Uncapped with Jack AltmanY Combinator in the Age of AI | Ep. 43
CHAPTERS
How YC’s core value proposition has (mostly) stayed the same since 2006
Jack asks how YC has changed from the earliest batches to today. Jared argues that surprisingly little has changed by design: YC’s original “product” worked, so the organization has tried not to disrupt the fundamentals.
YC as a transformation engine: community, calibration, and a stamp of approval
The group describes YC less as information and more as a social environment that transforms founders. Garry characterizes it as a place that turns earnest builders into formidable operators; Jack adds the idea of normalization and calibration around startup life.
AI coding tools change the founder archetype: from “great engineer” to “great builder with agency + taste”
Garry explains how tools like Claude Code/Codex compress years of engineering into days, dramatically changing what’s possible for small teams. This shifts what YC looks for—from pure engineering pedigree toward evidence of craft, systems thinking, and product judgment.
YC applications now include AI-build evidence: prompting transcripts and ‘game recognize game’
To adapt selection to AI-era building, YC adds the option to submit coding-agent transcripts showing how applicants build features. The partners discuss how prompting style can reveal systems thinking and craftsmanship, similar to how great builders notice details others miss.
MVP quality is rising: faster building raises the bar and increases pivot capacity
Jack notes the bar for product quality is higher than before, even early in a startup’s life. With AI-assisted development, YC expects founders to produce more before interviews and to test/pivot faster during the batch.
When to pivot vs. persevere: founder psychology and avoiding ‘random walk’ iteration
Jared describes YC’s role as closer to therapy than a rigid doctrine: the right move depends on founder energy and conviction. A common anti-pattern is launching unrelated ideas hoping the world chooses; instead YC pushes founders to find something they genuinely care about.
What trends YC is seeing: ‘mostly AI,’ with glimmers like prediction markets and stablecoins
The panel says the dominant trend is still AI across the batch, with a few notable pockets. Prediction markets (inspired by Kalshi) and crypto/stablecoins show momentum, often catalyzed by regulatory shifts.
Capital dynamics in the AI era: easier early revenue, bigger Series B’s, and ‘flight to quality’
They discuss why some startups reach $1–2M ARR with tiny teams, yet later rounds are larger than ever. A consolidation toward mega-funds concentrates dollars, making fundraising and scaling patterns feel contradictory across stages.
Competition in crowded markets: the default advice is ‘ignore it and execute’
Jack asks how YC advises founders when dozens of startups pursue similar ideas. Partners emphasize that during the batch the key question is whether there’s a glimmer of product-market fit; worrying about competitors often prevents capable teams from launching at all.

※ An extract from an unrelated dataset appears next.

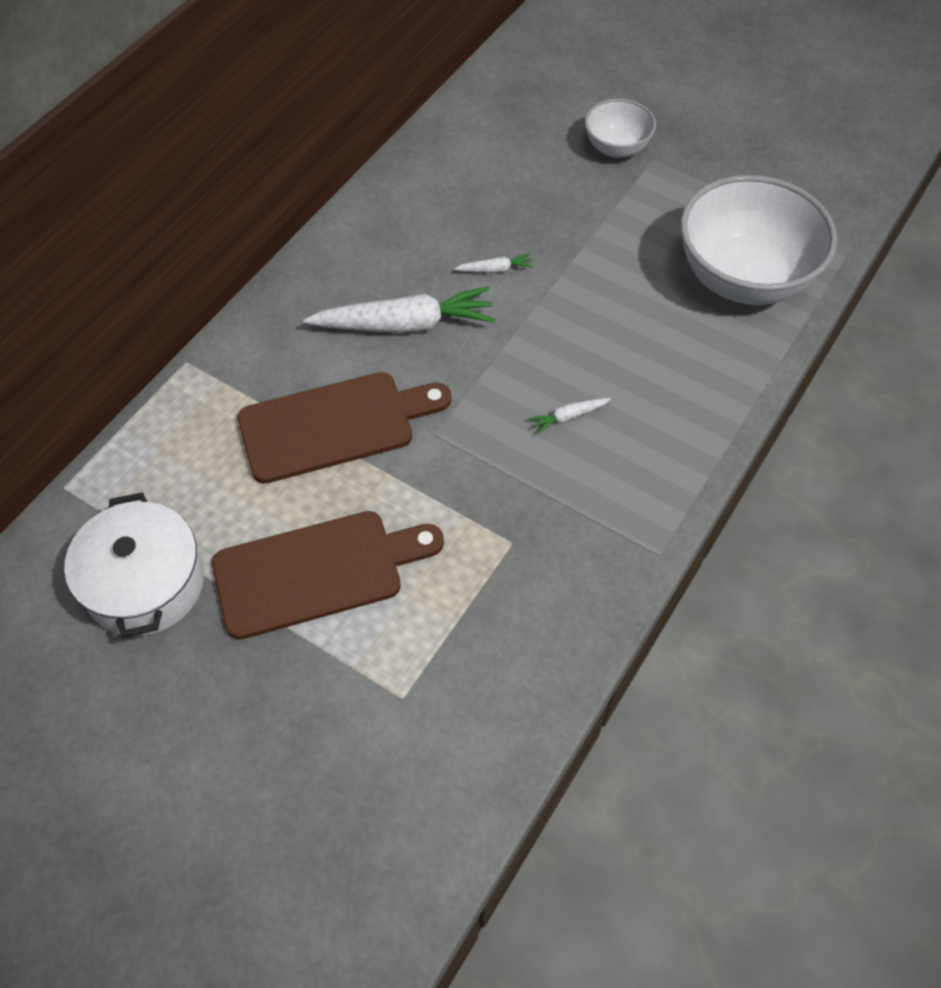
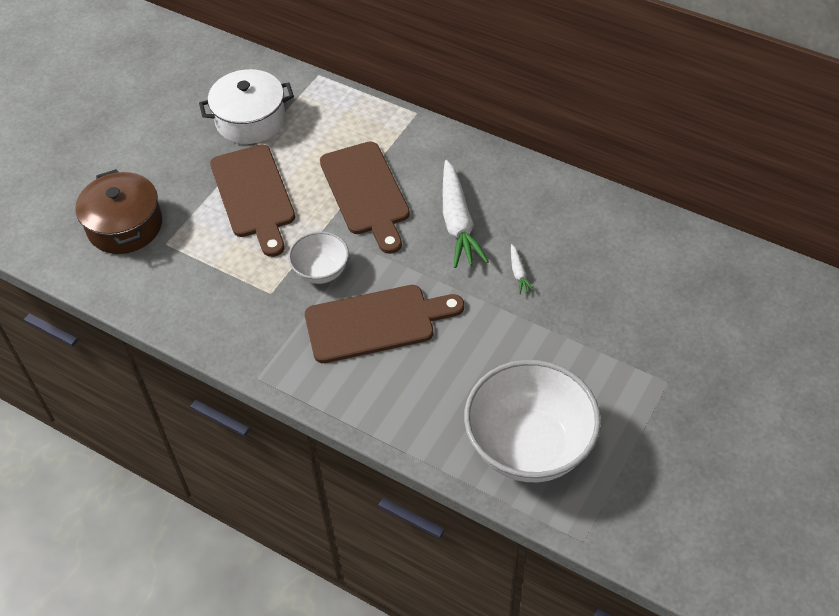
camera: 90 degrees right, 5 degrees down
white carrot [529,398,611,434] -> brown cutting board [305,285,464,363]
white bowl [585,99,656,158] -> white bowl moved to [288,231,349,284]
none -> brown pot [75,169,162,254]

Is SaaS dead—and what’s ‘safe from AI’?: moats shift to systems of record, regulation, marketplaces, and atoms
Garry argues traditional SaaS is vulnerable unless rebuilt with an agentic, top-to-bottom workflow. They debate which businesses are insulated: marketplaces and regulated/touching-money systems feel safer, while integration-heavy SaaS moats are increasingly brittle.

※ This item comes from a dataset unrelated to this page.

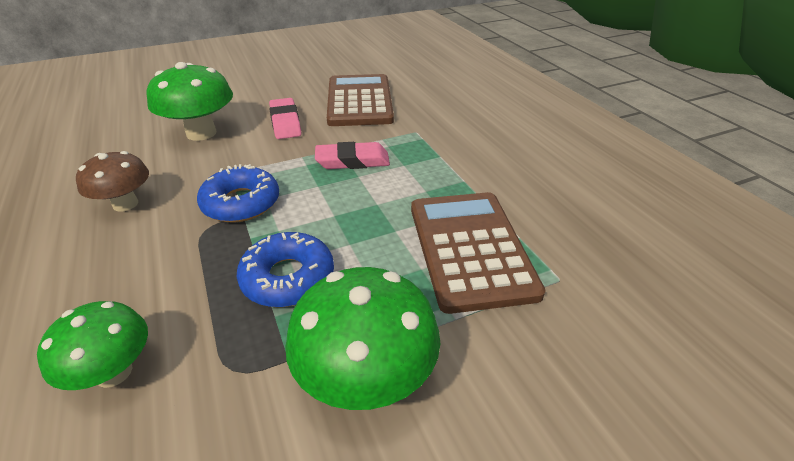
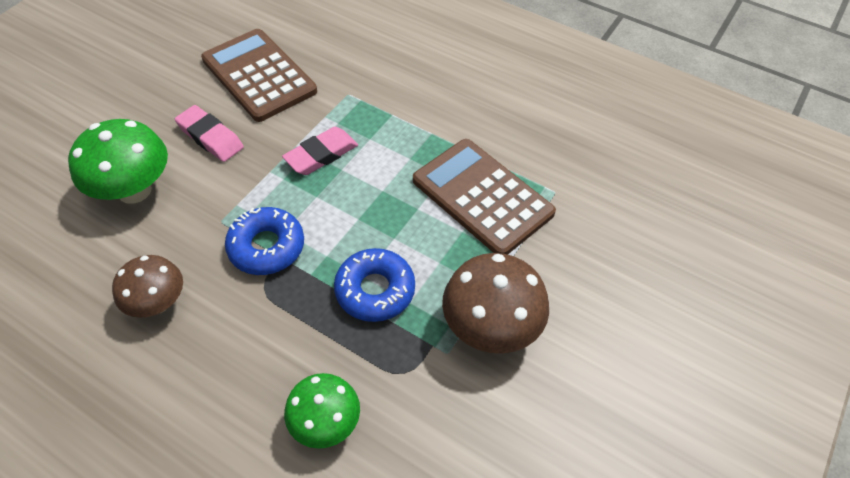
camera: 35 degrees left, 15 degrees up
green mushroom [285,267,440,410] -> brown mushroom [442,253,549,354]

AGI, ASI, and swarm intelligence: what’s next for AI capability leaps
Garry and Jack discuss whether superintelligence arrives as a clear moment or through incremental ‘limited ASI’ systems. They highlight recent examples of multi-agent/swarm behavior and contrast it with the ‘God model’ approach pursued by major labs.
Broadening the founder funnel: campuses, global outreach, and reaching ‘late bloomers’

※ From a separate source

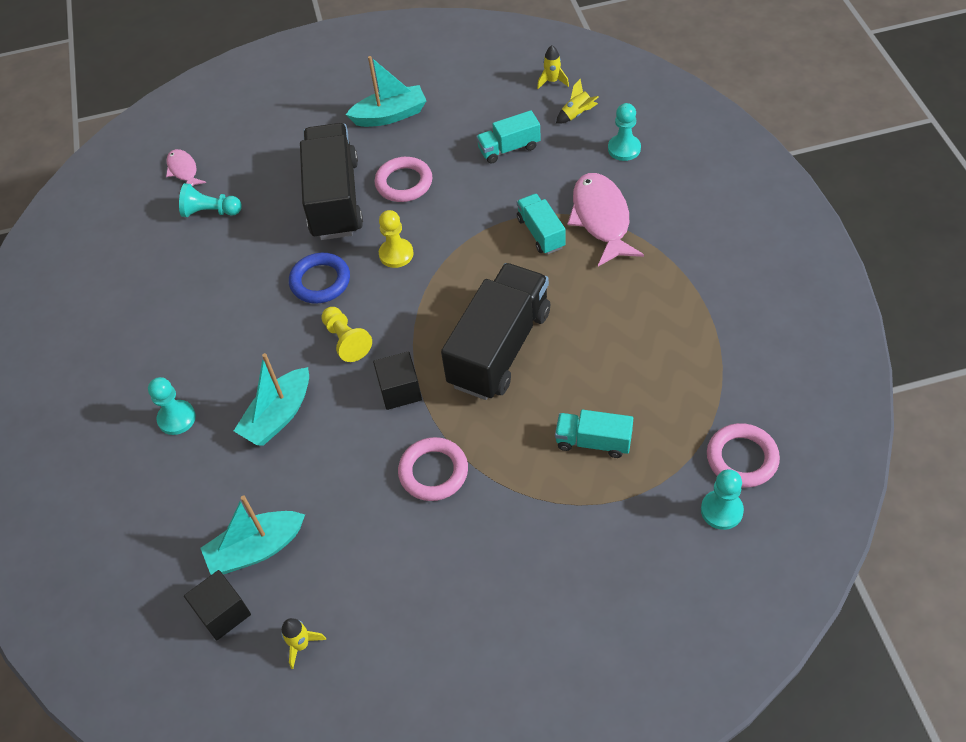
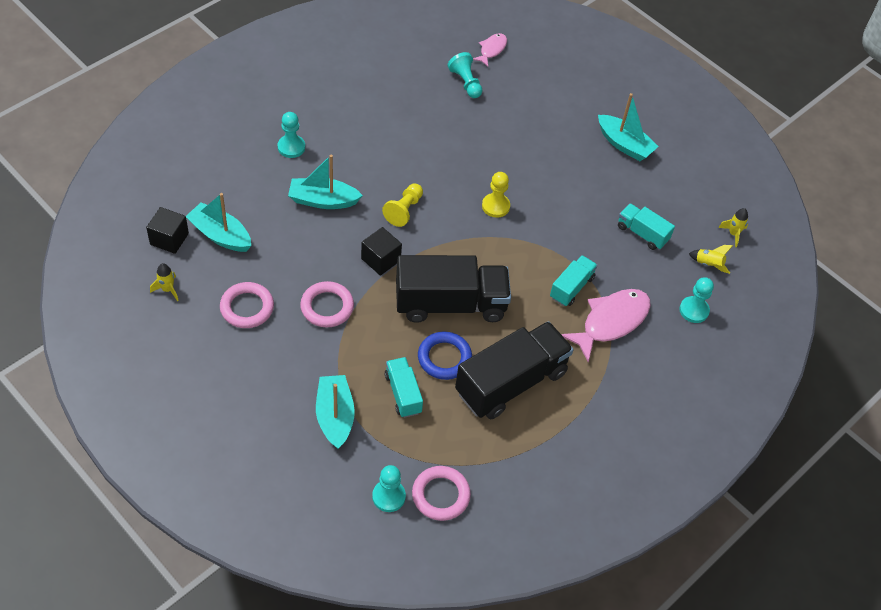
camera: 50 degrees right, 0 degrees up
blue ring [289,253,350,304] -> blue ring moved to [418,332,472,380]
black truck [300,123,363,240] -> black truck moved to [455,321,574,419]
pink ring [375,157,432,202] -> pink ring moved to [220,282,274,328]
none -> turquoise boat [316,375,355,449]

YC wants more exposure to founders who don’t think YC is for them, so it’s investing in in-person community presence. Efforts include college tours, international trips, and expanding focus to grad students and mid/late-20s professionals, not just undergrads.
AI anxiety, jobs, and ‘little tech’: managing societal disruption while enabling new entrants
The conversation shifts to how AI affects public trust, worker fear, and inequality dynamics. Garry argues the solution is more entrepreneurship and more competition, supported by policy work that protects startups’ ability to train models and enter markets.
California/SF politics and civic capacity: housing, homelessness, safety, and accountability
Garry explains why he became politically active, emphasizing public safety, education quality, and building housing. He cites local leadership examples (e.g., San Jose’s housing and homelessness metrics) and argues progress requires sustained civic engagement and accountability.
YC scale strategy in the AI era: more downstream capital, more great founders, and a decentralized ‘pods’ model
They close by discussing venture capital influx and YC’s operating model. YC benefits from plentiful follow-on capital, but the primary bottleneck is finding and inspiring more great founders; structurally YC now runs many small ‘pods’ in parallel, enabling growth like multiple simultaneous early YC batches.